• **REQUEST**: For each line in the data that includes "Page", make a copy.

• **RECORDS SUPPLIED**:
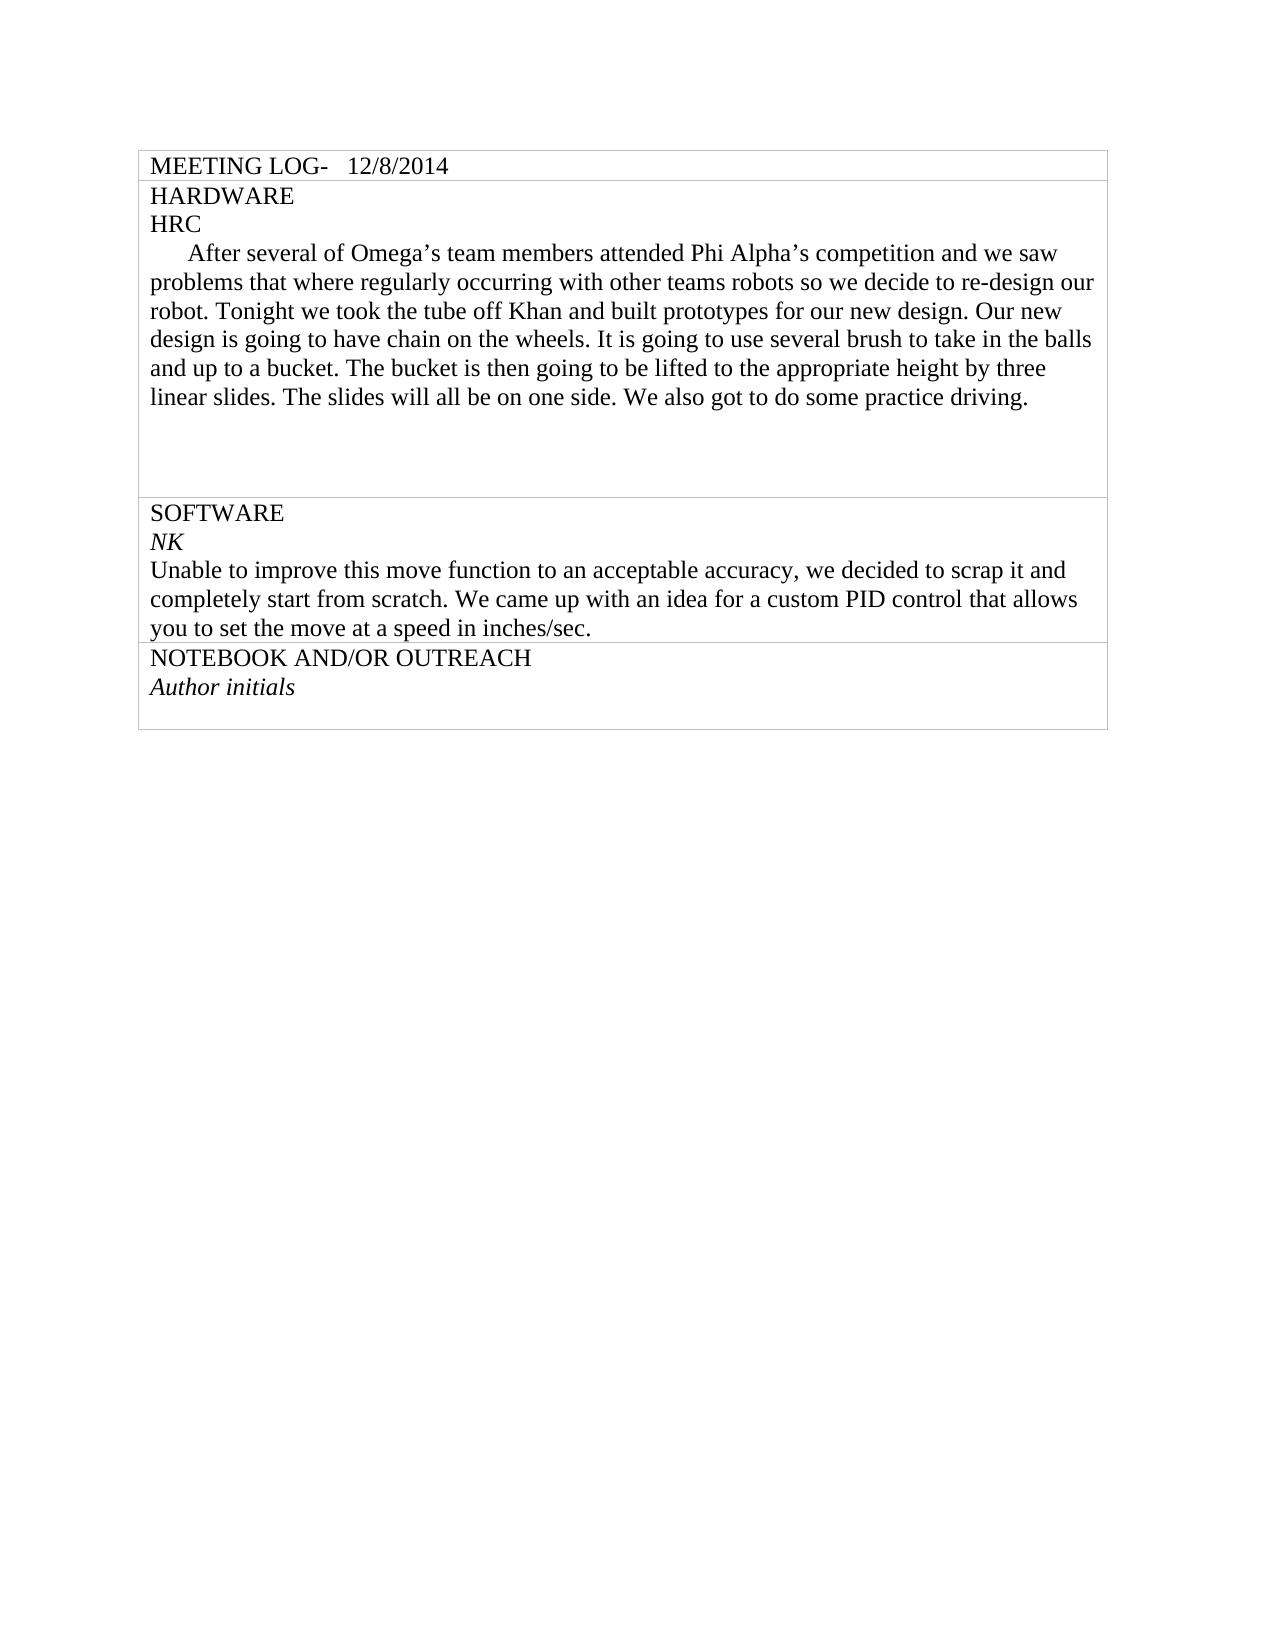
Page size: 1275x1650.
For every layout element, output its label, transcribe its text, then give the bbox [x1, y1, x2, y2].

* * *

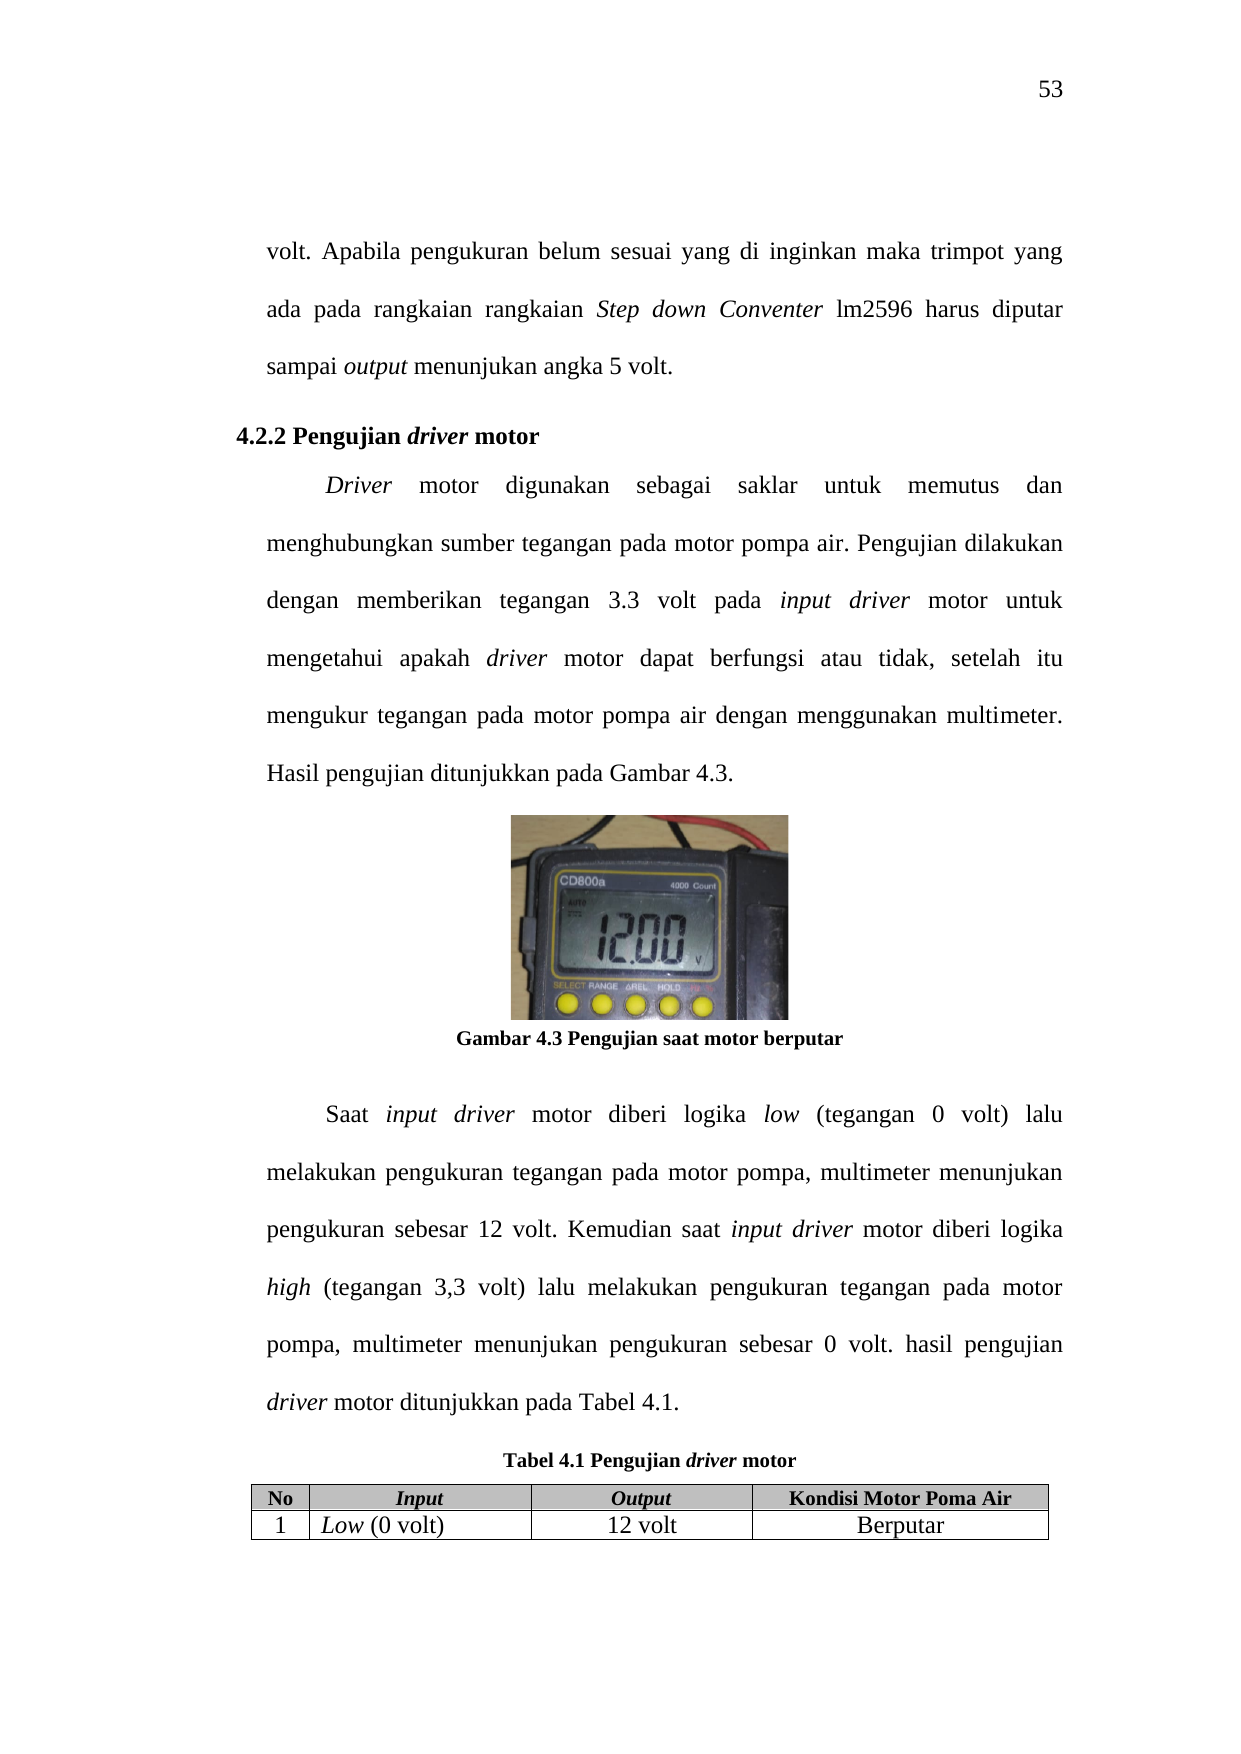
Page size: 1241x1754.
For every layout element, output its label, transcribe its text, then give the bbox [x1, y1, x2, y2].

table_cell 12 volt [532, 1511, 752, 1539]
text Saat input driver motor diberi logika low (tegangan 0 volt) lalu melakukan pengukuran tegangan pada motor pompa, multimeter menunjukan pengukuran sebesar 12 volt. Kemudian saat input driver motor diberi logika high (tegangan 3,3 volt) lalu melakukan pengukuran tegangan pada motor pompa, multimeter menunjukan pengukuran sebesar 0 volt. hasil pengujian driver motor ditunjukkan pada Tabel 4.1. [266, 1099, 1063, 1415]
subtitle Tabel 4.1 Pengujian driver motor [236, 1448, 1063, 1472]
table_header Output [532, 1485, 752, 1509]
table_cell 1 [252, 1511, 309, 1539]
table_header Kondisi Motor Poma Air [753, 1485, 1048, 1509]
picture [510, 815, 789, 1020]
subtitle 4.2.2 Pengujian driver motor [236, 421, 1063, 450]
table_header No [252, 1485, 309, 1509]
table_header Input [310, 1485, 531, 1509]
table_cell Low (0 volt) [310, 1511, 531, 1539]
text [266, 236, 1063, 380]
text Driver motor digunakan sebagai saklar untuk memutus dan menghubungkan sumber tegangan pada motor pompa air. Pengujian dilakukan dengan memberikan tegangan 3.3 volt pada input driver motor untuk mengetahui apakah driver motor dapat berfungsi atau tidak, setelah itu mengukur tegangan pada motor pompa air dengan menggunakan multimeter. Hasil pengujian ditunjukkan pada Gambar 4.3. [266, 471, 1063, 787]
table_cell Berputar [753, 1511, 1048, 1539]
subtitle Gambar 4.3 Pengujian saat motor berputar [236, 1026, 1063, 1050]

---

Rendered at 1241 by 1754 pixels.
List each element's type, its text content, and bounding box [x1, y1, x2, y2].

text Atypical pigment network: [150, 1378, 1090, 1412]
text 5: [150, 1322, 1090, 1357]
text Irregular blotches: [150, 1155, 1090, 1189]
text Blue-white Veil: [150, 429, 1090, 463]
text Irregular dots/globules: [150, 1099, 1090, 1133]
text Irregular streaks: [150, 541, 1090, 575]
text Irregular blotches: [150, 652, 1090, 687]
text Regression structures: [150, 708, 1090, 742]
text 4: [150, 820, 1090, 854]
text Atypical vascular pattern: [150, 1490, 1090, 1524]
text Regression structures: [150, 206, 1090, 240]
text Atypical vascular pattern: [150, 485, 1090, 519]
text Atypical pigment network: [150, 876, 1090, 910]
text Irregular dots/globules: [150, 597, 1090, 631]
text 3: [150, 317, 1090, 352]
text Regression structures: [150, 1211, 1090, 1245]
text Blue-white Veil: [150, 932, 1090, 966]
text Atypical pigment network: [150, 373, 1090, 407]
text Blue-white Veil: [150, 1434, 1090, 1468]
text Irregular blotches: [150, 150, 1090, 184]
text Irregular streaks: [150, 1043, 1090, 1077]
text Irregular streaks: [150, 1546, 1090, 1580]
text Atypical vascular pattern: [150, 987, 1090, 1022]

• **ANSWER BELOW**:
Page size: 1275x1650.
Page size: 1241x1754.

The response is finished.